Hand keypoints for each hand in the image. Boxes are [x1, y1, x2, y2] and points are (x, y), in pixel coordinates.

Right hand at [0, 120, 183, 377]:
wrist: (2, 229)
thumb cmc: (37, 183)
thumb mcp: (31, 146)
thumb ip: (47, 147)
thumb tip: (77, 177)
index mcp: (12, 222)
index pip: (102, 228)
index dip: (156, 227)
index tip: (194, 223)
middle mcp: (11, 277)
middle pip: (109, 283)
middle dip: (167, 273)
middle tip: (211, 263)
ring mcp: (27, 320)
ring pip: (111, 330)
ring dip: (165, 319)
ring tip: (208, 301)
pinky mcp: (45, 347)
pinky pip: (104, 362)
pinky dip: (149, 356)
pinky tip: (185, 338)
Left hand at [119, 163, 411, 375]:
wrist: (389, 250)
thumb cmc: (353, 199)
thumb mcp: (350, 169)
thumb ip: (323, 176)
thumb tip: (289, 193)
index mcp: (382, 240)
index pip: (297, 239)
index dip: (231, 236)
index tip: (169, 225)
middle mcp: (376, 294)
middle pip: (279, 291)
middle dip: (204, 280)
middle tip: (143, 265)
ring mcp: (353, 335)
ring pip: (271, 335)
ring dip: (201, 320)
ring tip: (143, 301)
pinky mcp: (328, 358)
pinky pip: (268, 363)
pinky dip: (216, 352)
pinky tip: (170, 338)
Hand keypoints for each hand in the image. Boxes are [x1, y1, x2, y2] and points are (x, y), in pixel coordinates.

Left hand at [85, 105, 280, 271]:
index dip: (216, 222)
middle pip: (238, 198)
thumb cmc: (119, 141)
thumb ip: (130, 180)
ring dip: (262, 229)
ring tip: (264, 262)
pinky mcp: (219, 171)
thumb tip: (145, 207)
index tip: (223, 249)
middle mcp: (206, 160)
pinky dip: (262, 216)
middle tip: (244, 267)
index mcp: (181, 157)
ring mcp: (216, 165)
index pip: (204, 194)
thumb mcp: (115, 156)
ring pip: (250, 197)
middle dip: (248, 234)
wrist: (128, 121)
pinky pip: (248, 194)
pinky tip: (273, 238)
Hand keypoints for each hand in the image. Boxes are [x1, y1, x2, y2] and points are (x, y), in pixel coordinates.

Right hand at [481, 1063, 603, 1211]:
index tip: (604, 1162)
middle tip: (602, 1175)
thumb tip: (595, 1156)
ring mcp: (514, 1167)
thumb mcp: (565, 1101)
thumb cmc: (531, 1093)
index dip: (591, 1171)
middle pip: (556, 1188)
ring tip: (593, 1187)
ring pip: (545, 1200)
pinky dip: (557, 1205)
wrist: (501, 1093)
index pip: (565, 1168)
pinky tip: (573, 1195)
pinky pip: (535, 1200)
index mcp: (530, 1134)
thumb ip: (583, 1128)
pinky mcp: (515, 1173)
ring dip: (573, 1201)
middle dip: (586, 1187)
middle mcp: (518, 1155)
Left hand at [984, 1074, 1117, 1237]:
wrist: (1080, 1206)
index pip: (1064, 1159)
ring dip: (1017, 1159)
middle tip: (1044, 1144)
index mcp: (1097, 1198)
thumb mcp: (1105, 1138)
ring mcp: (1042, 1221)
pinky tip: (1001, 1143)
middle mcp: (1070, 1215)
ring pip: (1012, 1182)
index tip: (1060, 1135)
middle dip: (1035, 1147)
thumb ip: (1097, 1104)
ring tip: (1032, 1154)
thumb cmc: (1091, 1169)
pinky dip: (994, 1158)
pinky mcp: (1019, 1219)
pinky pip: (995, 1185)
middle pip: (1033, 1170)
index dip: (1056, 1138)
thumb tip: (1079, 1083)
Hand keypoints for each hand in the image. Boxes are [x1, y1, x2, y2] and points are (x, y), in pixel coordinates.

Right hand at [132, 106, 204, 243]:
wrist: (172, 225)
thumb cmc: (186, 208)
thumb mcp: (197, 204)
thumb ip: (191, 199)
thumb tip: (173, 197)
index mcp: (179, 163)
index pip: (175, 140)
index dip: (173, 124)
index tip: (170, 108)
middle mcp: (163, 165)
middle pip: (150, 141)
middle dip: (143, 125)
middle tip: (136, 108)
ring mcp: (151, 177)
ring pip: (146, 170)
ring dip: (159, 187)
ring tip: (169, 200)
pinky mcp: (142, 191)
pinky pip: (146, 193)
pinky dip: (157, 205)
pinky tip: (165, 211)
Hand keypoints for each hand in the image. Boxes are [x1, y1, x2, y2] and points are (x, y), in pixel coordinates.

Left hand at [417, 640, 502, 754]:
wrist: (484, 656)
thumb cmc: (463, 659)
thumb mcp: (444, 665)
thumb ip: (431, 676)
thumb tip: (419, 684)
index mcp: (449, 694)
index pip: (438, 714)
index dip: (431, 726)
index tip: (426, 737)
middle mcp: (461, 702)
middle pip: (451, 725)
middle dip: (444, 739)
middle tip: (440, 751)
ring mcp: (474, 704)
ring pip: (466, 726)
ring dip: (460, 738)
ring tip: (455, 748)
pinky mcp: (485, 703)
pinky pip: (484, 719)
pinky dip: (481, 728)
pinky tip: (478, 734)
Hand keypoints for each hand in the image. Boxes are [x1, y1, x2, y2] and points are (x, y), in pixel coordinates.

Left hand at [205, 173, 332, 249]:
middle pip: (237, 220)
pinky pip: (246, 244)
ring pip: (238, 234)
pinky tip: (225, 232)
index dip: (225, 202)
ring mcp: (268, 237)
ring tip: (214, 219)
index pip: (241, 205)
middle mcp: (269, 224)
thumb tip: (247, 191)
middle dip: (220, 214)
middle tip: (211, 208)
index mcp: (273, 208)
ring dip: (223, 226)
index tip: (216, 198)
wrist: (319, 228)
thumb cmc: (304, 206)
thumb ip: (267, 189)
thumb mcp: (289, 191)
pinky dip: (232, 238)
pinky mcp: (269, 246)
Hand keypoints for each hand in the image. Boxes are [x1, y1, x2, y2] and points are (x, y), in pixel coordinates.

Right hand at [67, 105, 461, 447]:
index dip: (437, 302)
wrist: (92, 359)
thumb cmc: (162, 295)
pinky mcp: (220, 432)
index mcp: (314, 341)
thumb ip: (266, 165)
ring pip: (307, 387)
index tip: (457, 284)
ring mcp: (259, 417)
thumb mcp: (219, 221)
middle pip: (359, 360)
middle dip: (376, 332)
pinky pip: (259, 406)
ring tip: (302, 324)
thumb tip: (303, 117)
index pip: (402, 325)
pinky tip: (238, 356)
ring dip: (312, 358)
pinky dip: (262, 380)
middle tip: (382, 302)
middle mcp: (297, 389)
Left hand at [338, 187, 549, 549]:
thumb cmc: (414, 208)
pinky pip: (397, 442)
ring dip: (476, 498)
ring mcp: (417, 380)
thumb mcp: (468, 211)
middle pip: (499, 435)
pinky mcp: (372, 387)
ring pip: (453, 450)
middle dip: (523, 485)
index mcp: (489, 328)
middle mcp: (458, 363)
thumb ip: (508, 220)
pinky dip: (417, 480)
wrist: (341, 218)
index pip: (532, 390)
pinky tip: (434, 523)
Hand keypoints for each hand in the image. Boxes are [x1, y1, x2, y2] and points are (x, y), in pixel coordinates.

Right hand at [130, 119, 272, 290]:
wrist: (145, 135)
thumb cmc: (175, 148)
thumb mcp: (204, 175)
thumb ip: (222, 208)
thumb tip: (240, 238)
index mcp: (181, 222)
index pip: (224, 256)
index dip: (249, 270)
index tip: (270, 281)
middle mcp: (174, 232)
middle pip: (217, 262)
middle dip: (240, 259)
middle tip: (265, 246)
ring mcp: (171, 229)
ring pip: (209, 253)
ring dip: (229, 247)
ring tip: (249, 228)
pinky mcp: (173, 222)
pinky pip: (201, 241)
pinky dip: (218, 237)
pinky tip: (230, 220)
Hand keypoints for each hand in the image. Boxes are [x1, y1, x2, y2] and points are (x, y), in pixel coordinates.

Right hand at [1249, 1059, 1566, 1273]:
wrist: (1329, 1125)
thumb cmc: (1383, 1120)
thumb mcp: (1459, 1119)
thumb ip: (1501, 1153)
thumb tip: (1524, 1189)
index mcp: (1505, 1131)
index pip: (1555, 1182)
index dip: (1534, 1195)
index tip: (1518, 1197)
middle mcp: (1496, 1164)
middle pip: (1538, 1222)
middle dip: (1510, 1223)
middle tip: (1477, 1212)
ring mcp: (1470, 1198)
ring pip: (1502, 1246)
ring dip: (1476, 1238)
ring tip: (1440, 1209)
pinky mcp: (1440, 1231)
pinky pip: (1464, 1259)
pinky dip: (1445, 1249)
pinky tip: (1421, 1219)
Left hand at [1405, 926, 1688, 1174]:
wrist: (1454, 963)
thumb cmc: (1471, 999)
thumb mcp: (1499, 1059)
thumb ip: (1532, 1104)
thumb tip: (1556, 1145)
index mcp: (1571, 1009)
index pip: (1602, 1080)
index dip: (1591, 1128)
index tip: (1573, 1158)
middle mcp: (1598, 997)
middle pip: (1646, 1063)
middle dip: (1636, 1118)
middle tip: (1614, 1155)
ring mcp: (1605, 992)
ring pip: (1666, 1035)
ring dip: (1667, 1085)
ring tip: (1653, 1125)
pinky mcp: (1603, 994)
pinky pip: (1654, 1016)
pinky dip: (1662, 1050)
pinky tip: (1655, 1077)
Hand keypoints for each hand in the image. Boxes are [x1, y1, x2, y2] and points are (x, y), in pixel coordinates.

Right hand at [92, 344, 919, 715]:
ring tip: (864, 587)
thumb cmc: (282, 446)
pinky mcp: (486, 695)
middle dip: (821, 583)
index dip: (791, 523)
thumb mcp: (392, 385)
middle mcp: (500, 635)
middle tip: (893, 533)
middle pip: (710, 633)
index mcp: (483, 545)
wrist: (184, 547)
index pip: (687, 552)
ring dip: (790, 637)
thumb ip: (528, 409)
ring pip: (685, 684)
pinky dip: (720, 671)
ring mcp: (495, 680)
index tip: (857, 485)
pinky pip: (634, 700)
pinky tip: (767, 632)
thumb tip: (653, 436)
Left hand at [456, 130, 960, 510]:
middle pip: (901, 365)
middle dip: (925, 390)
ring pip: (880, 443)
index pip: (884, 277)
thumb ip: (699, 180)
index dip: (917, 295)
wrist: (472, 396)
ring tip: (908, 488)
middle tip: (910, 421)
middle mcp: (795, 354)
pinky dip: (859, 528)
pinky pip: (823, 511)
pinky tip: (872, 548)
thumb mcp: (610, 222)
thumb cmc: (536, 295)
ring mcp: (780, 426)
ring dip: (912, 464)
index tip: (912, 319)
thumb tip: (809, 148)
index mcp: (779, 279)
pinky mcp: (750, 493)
________________________
**REQUIRED ACTION:** Out of the entries above, write out only the lines between the line holding "thumb cmc: (1383, 1120)" and the line holding "pinky tip: (1655, 1077)", inclusive, each exactly as given.

**THE ANSWER:**
thumb cmc: (1383, 1120)
thumb mcp: (1459, 1119)
thumb ip: (1501, 1153)
thumb tip: (1524, 1189)
index mcp: (1505, 1131)
index pip: (1555, 1182)
index dip: (1534, 1195)
index tip: (1518, 1197)
middle mcp: (1496, 1164)
middle pip: (1538, 1222)
middle dip: (1510, 1223)
middle tip: (1477, 1212)
ring mcp: (1470, 1198)
ring pip: (1502, 1246)
ring dip: (1476, 1238)
ring tip: (1440, 1209)
pinky mcp: (1440, 1231)
pinky pip: (1464, 1259)
pinky dip: (1445, 1249)
pinky tip: (1421, 1219)
Left hand at [1405, 926, 1688, 1174]:
wrist: (1454, 963)
thumb cmc: (1471, 999)
thumb mcp: (1499, 1059)
thumb ip: (1532, 1104)
thumb tip: (1556, 1145)
index mcp: (1571, 1009)
index pip: (1602, 1080)
index dip: (1591, 1128)
index tip: (1573, 1158)
middle mcp: (1598, 997)
middle pip: (1646, 1063)
middle dip: (1636, 1118)
middle tip: (1614, 1155)
ring mcp: (1605, 992)
ring pip: (1666, 1035)
ring dip: (1667, 1085)
ring tip: (1653, 1125)
pinky mcp: (1603, 994)
pinky pip: (1654, 1016)
pinky dip: (1662, 1050)
pinky tip: (1655, 1077)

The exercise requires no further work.